[DIRECTIVE]
Collect every line in the records below that contains the word "Need".

[RAW DATA]
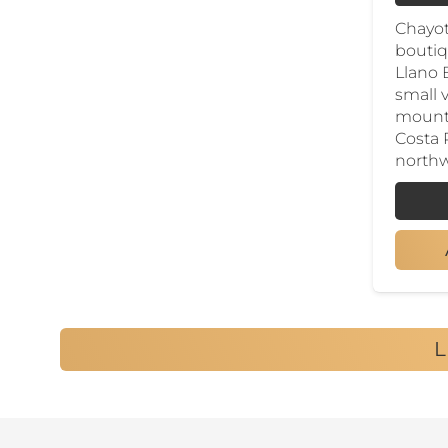
Chayot
boutiq
Llano 
small v
mounta
Costa 
northw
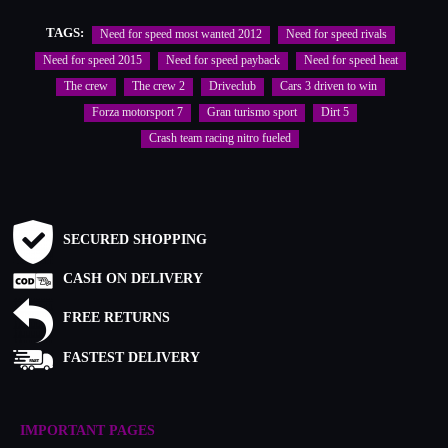
TAGS:
Need for speed most wanted 2012
Need for speed rivals
Need for speed 2015
Need for speed payback
Need for speed heat
The crew
The crew 2
Driveclub
Cars 3 driven to win
Forza motorsport 7
Gran turismo sport
Dirt 5
Crash team racing nitro fueled
SECURED SHOPPING
CASH ON DELIVERY
FREE RETURNS
FASTEST DELIVERY
IMPORTANT PAGES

[TASK SOLUTION]
Need for speed most wanted 2012
Need for speed rivals
Need for speed 2015
Need for speed payback
Need for speed heat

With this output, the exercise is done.